Given records.
::::::::

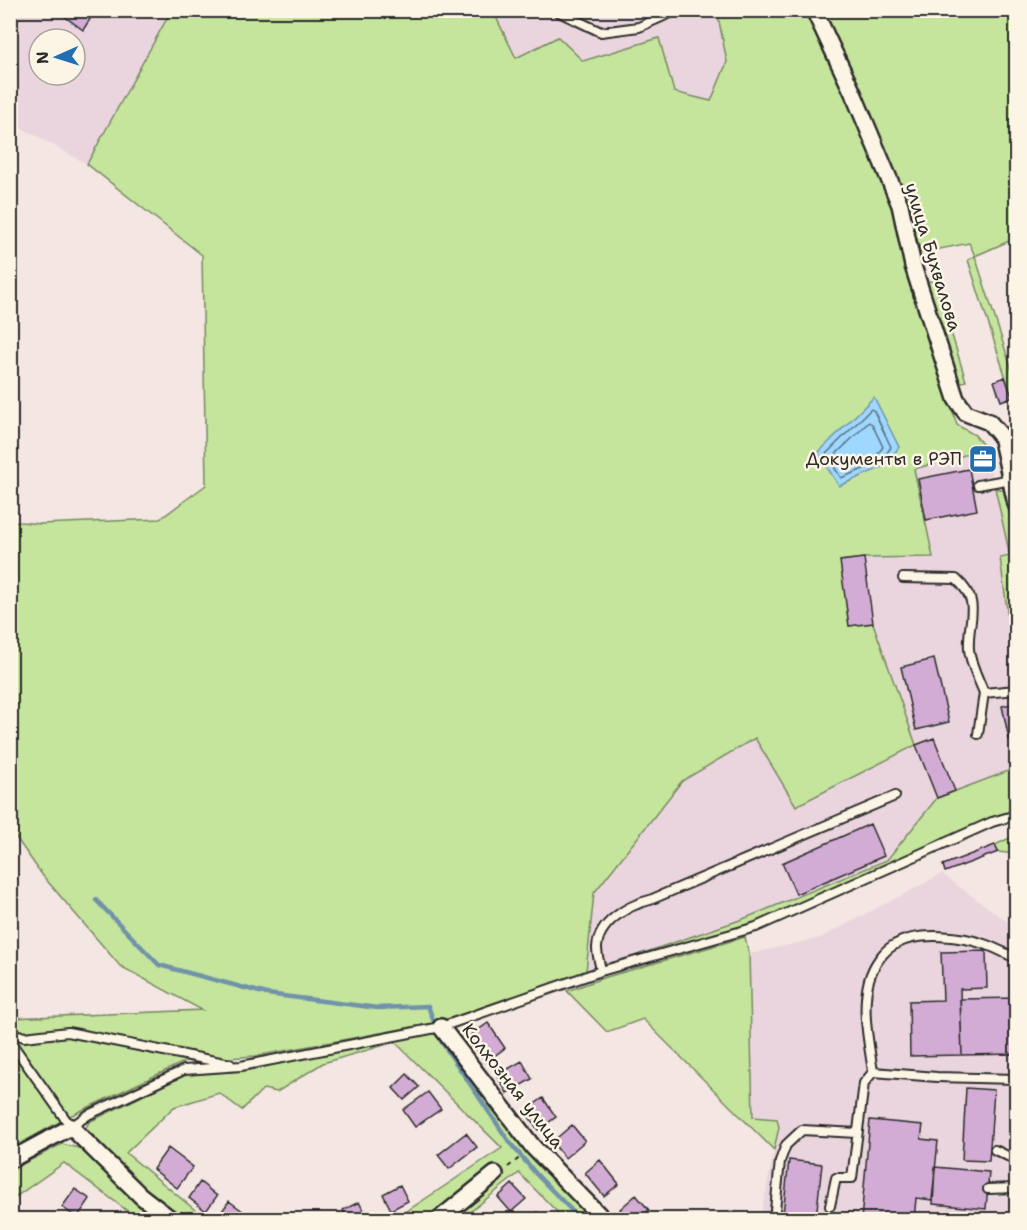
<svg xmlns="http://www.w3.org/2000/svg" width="1027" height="1230" font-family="'Shantell Sans',sans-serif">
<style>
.built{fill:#ead5de;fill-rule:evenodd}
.green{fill:#c5e49c;stroke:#788864;stroke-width:1.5}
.water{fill:#9fd8ff;stroke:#7193aa;stroke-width:1.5}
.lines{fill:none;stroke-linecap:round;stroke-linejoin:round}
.shore{stroke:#597080;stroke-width:1.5}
.stream{stroke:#7193aa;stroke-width:4.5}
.building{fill:#d2acd5;stroke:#2b2b2b;stroke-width:1.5}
.lane-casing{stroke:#2b2b2b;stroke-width:12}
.street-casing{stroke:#2b2b2b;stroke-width:20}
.path{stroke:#2b2b2b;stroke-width:2;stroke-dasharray:4.5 4.5;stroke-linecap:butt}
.lane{stroke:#fcf5e5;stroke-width:8}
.street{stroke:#fcf5e5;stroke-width:15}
.labels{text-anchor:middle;stroke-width:5;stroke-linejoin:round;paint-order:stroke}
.street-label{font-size:18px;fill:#2b2b2b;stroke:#fcf5e5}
.poi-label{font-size:18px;fill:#2b2b2b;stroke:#fcf5e5;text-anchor:end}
</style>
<rect width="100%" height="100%" fill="#f4e6e2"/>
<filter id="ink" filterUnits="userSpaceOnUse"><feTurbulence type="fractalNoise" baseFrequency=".0167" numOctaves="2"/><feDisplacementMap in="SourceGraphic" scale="12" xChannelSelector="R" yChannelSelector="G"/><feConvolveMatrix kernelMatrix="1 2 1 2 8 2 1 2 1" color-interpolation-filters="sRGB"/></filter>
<g filter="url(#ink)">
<path class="built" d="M497,10L717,11L727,62L712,101L674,92L659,38L583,61L558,37L516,58L495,15Z
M10,11H171L87,164L11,122ZM39,39H75V75H39Z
M986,449L1010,556L1000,558L1016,676V768L937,798L887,860L743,919L586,972L594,893L682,781L755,738L849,626L840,561L864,558L914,469Z
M942,874L1016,928V1219H760L779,1127L777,1119L753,1118L749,954L820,938Z"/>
<path class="green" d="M171,11H497L495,15L516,58L558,37L583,61L659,38L674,92L711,101L727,62L717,11H805L847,94L894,207L905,268L957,425L975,435L986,449L914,469L933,557L864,558L841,561L849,626L873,623L916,745L796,806L755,738L682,781L594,893L586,972L439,1022L256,1056L186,1061L72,1115L11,1149V1018L202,1010L120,966L43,876L10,829L11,521L41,524L160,519L206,485L202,255L87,164Z
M821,11H1016V238L975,256L1016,383L1012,397L968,260L975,256L969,243L921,253L907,207Z
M935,280L966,381L958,383L927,282Z
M995,488L1004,490L1016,543V676L1000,558L1010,556Z
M1016,768V811L990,819L755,923L605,966L743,919L887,860L937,798Z
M1016,835V854L998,852L995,845Z
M745,937L749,954L753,1117L777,1119L779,1127L774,1150L643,1019L607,1032L567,991L603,978Z
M440,1031L533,1159L595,1219H564L519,1173L461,1219H445L494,1170L430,1219H395L502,1148L395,1042L323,1063L277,1092L263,1089L242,1110L219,1093L174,1107L126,1153L206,1219H184L142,1189L84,1132L89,1122L185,1075L243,1071Z
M62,1144L87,1150L164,1219H138L64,1163L11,1200V1170Z"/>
<path class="water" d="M874,397L899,447L885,466L839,486L818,453Z"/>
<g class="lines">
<path class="shore" d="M871,409L874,411L891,447L881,462L841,478L826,454Z
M869,422L872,424L883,447L876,456L844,468L836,454Z"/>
<path class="stream" d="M96,900L159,965L267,994L378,1008L428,1006L441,1041L510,1143L537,1175L581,1220"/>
</g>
<path class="building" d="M68,10H96L83,30L64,16Z
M1005,377L1012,397L1001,401L994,381Z
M987,455L989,461L979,464L978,458Z
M969,469L977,510L926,520L918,479Z
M864,558L873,623L849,626L840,561Z
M934,659L949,722L916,730L901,667Z
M1016,703V737L1009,739L1002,706Z
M934,738L955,791L937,798L916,745Z
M870,824L884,856L796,894L782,863Z
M995,845L998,852L945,872L943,865Z
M986,951L987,988L960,989L962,1055L910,1056L909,1001L943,1000L941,952Z
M1016,998V1054L962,1055L960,999Z
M488,1023L505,1048L486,1062L468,1037Z
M522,1061L532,1079L507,1093L497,1075Z
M407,1074L419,1087L404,1100L393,1088Z
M966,1088L994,1090L989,1161L962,1160Z
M428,1092L441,1109L415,1127L403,1110Z
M543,1098L556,1117L538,1130L525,1111Z
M870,1120L923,1125L921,1139L938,1141L932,1200L916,1198L914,1220H861Z
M572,1125L585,1141L565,1158L552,1142Z
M466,1133L477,1147L449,1169L438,1155Z
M168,1148L193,1167L177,1188L153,1169Z
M600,1160L619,1184L604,1196L585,1173Z
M789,1160L822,1164L816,1218L783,1214Z
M935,1167L989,1172L986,1209L933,1204Z
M200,1182L217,1196L206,1211L189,1198Z
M512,1184L526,1199L511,1212L498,1197Z
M400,1185L408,1201L391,1210L383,1194Z
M75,1189L90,1199L77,1218L62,1207Z
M636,1195L649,1210L639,1220H629L620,1209Z
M229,1201L255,1220H216Z
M359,1202L368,1220H348L343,1210Z
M537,1212L544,1220H530Z"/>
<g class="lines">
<g class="lane-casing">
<path id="lane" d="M559,12L601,32L639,27L677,10
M978,485L1011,479
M903,578L956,579C983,603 967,619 969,649C970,663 979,680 984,693L1016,690
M978,734L984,693
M601,971C600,964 597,955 597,948C598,922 629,905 650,900L895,796
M10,1032L24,1037L68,1032L230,1064
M10,1041L71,1127L88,1115L184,1070L241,1066L441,1027L601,971L756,927L992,822L1016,815
M873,1072C869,1043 861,1010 869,980C873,966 883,950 896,944C919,931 963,936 987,945C997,949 1007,954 1016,958
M995,1150L1016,1160
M988,1189L1016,1188
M830,1206L836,1178H852L864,1083L873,1072L937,1077L1016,1079
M774,1220L780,1161L786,1145L802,1130L857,1133"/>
</g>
<g class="street-casing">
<path id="street" d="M814,10L853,93L900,205L913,266L956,399L966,413L989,422L1001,436L1016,504
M441,1027L533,1147L604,1220
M10,1160L71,1127L141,1196L172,1220
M438,1220L495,1174"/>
</g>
<path class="path" d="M508,1167L522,1156"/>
<use href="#lane" class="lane"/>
<use href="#street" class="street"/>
</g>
</g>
<defs>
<g id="office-square" transform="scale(1.5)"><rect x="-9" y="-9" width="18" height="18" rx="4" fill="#1f6fb2" stroke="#fcf5e5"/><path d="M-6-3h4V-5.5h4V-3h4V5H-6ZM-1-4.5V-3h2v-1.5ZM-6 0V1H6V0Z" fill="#fff"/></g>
</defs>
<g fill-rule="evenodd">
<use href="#office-square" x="983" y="459"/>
</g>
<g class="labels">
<g class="street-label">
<text transform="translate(933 257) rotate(73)" y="6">улица Бухвалова</text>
<text transform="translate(513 1086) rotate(52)" y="6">Колхозная улица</text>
</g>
<g class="poi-label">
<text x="962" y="465">Документы в РЭП</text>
</g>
</g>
<rect width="1027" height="1230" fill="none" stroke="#fcf5e5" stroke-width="36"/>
<rect x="18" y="18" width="991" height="1194" fill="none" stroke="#2b2b2b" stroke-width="2" filter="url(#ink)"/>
<g transform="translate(57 57) rotate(267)"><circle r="28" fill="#fcf5e5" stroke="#a8a49b" stroke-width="1.5"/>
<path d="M0-4.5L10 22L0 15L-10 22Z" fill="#1f6fb2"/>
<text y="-9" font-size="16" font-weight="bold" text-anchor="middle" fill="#2b2b2b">N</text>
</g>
</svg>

::::::::

How to complete this task.
Search the listing for "linecap" and show every line where it occurs.

Completed exercise.
.lines{fill:none;stroke-linecap:round;stroke-linejoin:round}
.path{stroke:#2b2b2b;stroke-width:2;stroke-dasharray:4.5 4.5;stroke-linecap:butt}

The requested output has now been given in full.